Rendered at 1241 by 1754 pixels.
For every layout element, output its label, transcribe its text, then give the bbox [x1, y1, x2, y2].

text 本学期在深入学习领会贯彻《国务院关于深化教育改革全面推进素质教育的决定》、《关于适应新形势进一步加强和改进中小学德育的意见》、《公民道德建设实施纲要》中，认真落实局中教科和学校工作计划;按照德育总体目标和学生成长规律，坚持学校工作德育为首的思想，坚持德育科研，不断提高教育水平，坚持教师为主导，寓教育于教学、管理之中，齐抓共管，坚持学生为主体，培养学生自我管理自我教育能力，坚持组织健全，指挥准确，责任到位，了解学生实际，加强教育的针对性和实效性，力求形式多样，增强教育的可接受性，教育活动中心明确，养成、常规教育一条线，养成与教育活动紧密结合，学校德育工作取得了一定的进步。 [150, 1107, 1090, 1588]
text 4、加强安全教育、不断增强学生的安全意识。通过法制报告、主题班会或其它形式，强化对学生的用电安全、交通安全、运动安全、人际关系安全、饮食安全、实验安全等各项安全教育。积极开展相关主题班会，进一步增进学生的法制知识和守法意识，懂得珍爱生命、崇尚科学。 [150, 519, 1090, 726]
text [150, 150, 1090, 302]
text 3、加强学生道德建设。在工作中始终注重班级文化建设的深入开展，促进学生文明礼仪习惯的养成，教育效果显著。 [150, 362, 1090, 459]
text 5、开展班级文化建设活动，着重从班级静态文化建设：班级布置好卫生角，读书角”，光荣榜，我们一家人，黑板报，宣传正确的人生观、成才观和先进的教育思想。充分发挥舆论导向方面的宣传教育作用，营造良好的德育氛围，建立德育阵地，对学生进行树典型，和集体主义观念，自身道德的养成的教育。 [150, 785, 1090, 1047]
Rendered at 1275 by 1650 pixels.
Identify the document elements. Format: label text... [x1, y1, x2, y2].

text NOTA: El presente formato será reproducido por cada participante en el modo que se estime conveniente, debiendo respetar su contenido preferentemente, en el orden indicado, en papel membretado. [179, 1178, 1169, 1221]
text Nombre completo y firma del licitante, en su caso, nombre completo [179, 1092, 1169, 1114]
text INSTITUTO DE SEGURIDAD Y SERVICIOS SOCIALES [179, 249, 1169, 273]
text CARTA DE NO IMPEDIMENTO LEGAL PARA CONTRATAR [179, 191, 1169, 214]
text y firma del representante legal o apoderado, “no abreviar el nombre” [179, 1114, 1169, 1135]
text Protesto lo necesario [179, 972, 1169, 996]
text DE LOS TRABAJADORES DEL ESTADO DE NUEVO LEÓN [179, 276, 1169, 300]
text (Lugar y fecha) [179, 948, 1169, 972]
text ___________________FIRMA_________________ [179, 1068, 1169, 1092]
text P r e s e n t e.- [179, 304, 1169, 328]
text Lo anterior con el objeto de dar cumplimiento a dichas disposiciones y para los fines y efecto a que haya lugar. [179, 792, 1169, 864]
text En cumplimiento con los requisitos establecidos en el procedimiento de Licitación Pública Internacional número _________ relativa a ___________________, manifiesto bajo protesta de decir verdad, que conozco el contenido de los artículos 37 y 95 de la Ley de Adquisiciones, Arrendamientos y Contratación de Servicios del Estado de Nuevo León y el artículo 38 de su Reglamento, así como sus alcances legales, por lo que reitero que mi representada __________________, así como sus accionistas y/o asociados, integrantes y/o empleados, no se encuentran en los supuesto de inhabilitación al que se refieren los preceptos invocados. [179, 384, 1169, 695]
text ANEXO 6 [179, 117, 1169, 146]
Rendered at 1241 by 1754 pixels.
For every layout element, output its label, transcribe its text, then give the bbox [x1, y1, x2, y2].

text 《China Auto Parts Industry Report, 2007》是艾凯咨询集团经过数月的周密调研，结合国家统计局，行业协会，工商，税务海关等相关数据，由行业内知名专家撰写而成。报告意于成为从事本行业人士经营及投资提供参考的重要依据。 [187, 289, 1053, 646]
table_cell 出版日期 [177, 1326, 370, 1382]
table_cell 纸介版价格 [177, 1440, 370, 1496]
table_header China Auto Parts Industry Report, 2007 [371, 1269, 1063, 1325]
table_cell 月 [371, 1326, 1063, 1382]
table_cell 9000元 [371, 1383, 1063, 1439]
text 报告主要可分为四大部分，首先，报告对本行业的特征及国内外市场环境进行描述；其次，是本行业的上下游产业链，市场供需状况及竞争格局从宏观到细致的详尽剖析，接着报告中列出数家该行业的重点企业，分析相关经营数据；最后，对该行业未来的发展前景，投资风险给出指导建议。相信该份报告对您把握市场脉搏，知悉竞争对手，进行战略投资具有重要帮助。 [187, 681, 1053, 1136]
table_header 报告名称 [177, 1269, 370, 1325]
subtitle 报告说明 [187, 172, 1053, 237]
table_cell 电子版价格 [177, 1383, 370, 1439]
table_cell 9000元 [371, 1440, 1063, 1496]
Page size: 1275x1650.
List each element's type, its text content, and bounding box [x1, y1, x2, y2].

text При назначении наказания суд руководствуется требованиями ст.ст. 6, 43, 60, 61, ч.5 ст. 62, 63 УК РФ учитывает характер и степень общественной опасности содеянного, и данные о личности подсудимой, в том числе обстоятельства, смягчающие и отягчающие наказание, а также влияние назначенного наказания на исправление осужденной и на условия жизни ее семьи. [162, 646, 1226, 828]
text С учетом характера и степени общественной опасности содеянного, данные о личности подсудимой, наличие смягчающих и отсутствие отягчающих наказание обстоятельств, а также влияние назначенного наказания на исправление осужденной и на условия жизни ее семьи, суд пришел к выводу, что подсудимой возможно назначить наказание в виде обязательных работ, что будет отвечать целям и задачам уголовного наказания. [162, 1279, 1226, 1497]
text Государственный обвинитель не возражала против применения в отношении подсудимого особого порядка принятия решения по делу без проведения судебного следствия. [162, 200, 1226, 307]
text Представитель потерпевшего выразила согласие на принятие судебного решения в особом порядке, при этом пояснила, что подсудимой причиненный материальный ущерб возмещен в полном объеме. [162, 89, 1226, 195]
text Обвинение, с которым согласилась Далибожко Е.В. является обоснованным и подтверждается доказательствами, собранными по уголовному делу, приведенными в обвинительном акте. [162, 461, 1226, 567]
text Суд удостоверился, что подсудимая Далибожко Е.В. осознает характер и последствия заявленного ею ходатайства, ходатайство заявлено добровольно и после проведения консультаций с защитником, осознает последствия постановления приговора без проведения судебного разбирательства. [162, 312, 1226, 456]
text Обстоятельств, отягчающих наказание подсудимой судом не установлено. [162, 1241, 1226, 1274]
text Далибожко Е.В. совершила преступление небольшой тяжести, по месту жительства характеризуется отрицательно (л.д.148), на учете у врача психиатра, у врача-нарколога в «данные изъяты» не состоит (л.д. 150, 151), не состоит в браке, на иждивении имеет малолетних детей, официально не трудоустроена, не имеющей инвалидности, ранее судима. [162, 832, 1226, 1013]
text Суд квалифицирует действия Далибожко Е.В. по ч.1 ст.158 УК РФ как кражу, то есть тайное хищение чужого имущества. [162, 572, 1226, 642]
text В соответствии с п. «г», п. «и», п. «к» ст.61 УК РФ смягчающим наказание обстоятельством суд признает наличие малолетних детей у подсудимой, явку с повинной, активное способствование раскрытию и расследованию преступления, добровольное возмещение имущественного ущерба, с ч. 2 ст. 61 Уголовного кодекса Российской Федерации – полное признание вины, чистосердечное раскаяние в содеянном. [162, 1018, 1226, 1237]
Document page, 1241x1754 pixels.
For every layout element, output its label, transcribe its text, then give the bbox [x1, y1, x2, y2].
****************
**INSTRUCTIONS TO FOLLOW**: The answer must restate all of the entries exactly.

**TASK OUTPUT**:
Rendered at 1241 by 1754 pixels.
For every layout element, output its label, transcribe its text, then give the bbox [x1, y1, x2, y2].

text 本学期在深入学习领会贯彻《国务院关于深化教育改革全面推进素质教育的决定》、《关于适应新形势进一步加强和改进中小学德育的意见》、《公民道德建设实施纲要》中，认真落实局中教科和学校工作计划;按照德育总体目标和学生成长规律，坚持学校工作德育为首的思想，坚持德育科研，不断提高教育水平，坚持教师为主导，寓教育于教学、管理之中，齐抓共管，坚持学生为主体，培养学生自我管理自我教育能力，坚持组织健全，指挥准确，责任到位，了解学生实际，加强教育的针对性和实效性，力求形式多样，增强教育的可接受性，教育活动中心明确，养成、常规教育一条线，养成与教育活动紧密结合，学校德育工作取得了一定的进步。 [150, 1107, 1090, 1588]
text 4、加强安全教育、不断增强学生的安全意识。通过法制报告、主题班会或其它形式，强化对学生的用电安全、交通安全、运动安全、人际关系安全、饮食安全、实验安全等各项安全教育。积极开展相关主题班会，进一步增进学生的法制知识和守法意识，懂得珍爱生命、崇尚科学。 [150, 519, 1090, 726]
text [150, 150, 1090, 302]
text 3、加强学生道德建设。在工作中始终注重班级文化建设的深入开展，促进学生文明礼仪习惯的养成，教育效果显著。 [150, 362, 1090, 459]
text 5、开展班级文化建设活动，着重从班级静态文化建设：班级布置好卫生角，读书角”，光荣榜，我们一家人，黑板报，宣传正确的人生观、成才观和先进的教育思想。充分发挥舆论导向方面的宣传教育作用，营造良好的德育氛围，建立德育阵地，对学生进行树典型，和集体主义观念，自身道德的养成的教育。 [150, 785, 1090, 1047]
Rendered at 1275 by 1650 pixels.
Identify the document elements. Format: label text... [x1, y1, x2, y2].

text NOTA: El presente formato será reproducido por cada participante en el modo que se estime conveniente, debiendo respetar su contenido preferentemente, en el orden indicado, en papel membretado. [179, 1178, 1169, 1221]
text Nombre completo y firma del licitante, en su caso, nombre completo [179, 1092, 1169, 1114]
text INSTITUTO DE SEGURIDAD Y SERVICIOS SOCIALES [179, 249, 1169, 273]
text CARTA DE NO IMPEDIMENTO LEGAL PARA CONTRATAR [179, 191, 1169, 214]
text y firma del representante legal o apoderado, “no abreviar el nombre” [179, 1114, 1169, 1135]
text Protesto lo necesario [179, 972, 1169, 996]
text DE LOS TRABAJADORES DEL ESTADO DE NUEVO LEÓN [179, 276, 1169, 300]
text (Lugar y fecha) [179, 948, 1169, 972]
text ___________________FIRMA_________________ [179, 1068, 1169, 1092]
text P r e s e n t e.- [179, 304, 1169, 328]
text Lo anterior con el objeto de dar cumplimiento a dichas disposiciones y para los fines y efecto a que haya lugar. [179, 792, 1169, 864]
text En cumplimiento con los requisitos establecidos en el procedimiento de Licitación Pública Internacional número _________ relativa a ___________________, manifiesto bajo protesta de decir verdad, que conozco el contenido de los artículos 37 y 95 de la Ley de Adquisiciones, Arrendamientos y Contratación de Servicios del Estado de Nuevo León y el artículo 38 de su Reglamento, así como sus alcances legales, por lo que reitero que mi representada __________________, así como sus accionistas y/o asociados, integrantes y/o empleados, no se encuentran en los supuesto de inhabilitación al que se refieren los preceptos invocados. [179, 384, 1169, 695]
text ANEXO 6 [179, 117, 1169, 146]
Rendered at 1241 by 1754 pixels.
For every layout element, output its label, transcribe its text, then give the bbox [x1, y1, x2, y2].

text 《China Auto Parts Industry Report, 2007》是艾凯咨询集团经过数月的周密调研，结合国家统计局，行业协会，工商，税务海关等相关数据，由行业内知名专家撰写而成。报告意于成为从事本行业人士经营及投资提供参考的重要依据。 [187, 289, 1053, 646]
table_cell 出版日期 [177, 1326, 370, 1382]
table_cell 纸介版价格 [177, 1440, 370, 1496]
table_header China Auto Parts Industry Report, 2007 [371, 1269, 1063, 1325]
table_cell 月 [371, 1326, 1063, 1382]
table_cell 9000元 [371, 1383, 1063, 1439]
text 报告主要可分为四大部分，首先，报告对本行业的特征及国内外市场环境进行描述；其次，是本行业的上下游产业链，市场供需状况及竞争格局从宏观到细致的详尽剖析，接着报告中列出数家该行业的重点企业，分析相关经营数据；最后，对该行业未来的发展前景，投资风险给出指导建议。相信该份报告对您把握市场脉搏，知悉竞争对手，进行战略投资具有重要帮助。 [187, 681, 1053, 1136]
table_header 报告名称 [177, 1269, 370, 1325]
subtitle 报告说明 [187, 172, 1053, 237]
table_cell 电子版价格 [177, 1383, 370, 1439]
table_cell 9000元 [371, 1440, 1063, 1496]
Page size: 1275x1650.
List each element's type, its text content, and bounding box [x1, y1, x2, y2].

text При назначении наказания суд руководствуется требованиями ст.ст. 6, 43, 60, 61, ч.5 ст. 62, 63 УК РФ учитывает характер и степень общественной опасности содеянного, и данные о личности подсудимой, в том числе обстоятельства, смягчающие и отягчающие наказание, а также влияние назначенного наказания на исправление осужденной и на условия жизни ее семьи. [162, 646, 1226, 828]
text С учетом характера и степени общественной опасности содеянного, данные о личности подсудимой, наличие смягчающих и отсутствие отягчающих наказание обстоятельств, а также влияние назначенного наказания на исправление осужденной и на условия жизни ее семьи, суд пришел к выводу, что подсудимой возможно назначить наказание в виде обязательных работ, что будет отвечать целям и задачам уголовного наказания. [162, 1279, 1226, 1497]
text Государственный обвинитель не возражала против применения в отношении подсудимого особого порядка принятия решения по делу без проведения судебного следствия. [162, 200, 1226, 307]
text Представитель потерпевшего выразила согласие на принятие судебного решения в особом порядке, при этом пояснила, что подсудимой причиненный материальный ущерб возмещен в полном объеме. [162, 89, 1226, 195]
text Обвинение, с которым согласилась Далибожко Е.В. является обоснованным и подтверждается доказательствами, собранными по уголовному делу, приведенными в обвинительном акте. [162, 461, 1226, 567]
text Суд удостоверился, что подсудимая Далибожко Е.В. осознает характер и последствия заявленного ею ходатайства, ходатайство заявлено добровольно и после проведения консультаций с защитником, осознает последствия постановления приговора без проведения судебного разбирательства. [162, 312, 1226, 456]
text Обстоятельств, отягчающих наказание подсудимой судом не установлено. [162, 1241, 1226, 1274]
text Далибожко Е.В. совершила преступление небольшой тяжести, по месту жительства характеризуется отрицательно (л.д.148), на учете у врача психиатра, у врача-нарколога в «данные изъяты» не состоит (л.д. 150, 151), не состоит в браке, на иждивении имеет малолетних детей, официально не трудоустроена, не имеющей инвалидности, ранее судима. [162, 832, 1226, 1013]
text Суд квалифицирует действия Далибожко Е.В. по ч.1 ст.158 УК РФ как кражу, то есть тайное хищение чужого имущества. [162, 572, 1226, 642]
text В соответствии с п. «г», п. «и», п. «к» ст.61 УК РФ смягчающим наказание обстоятельством суд признает наличие малолетних детей у подсудимой, явку с повинной, активное способствование раскрытию и расследованию преступления, добровольное возмещение имущественного ущерба, с ч. 2 ст. 61 Уголовного кодекса Российской Федерации – полное признание вины, чистосердечное раскаяние в содеянном. [162, 1018, 1226, 1237]
Document page, 1241x1754 pixels.
For every layout element, output its label, transcribe its text, then give the bbox [x1, y1, x2, y2].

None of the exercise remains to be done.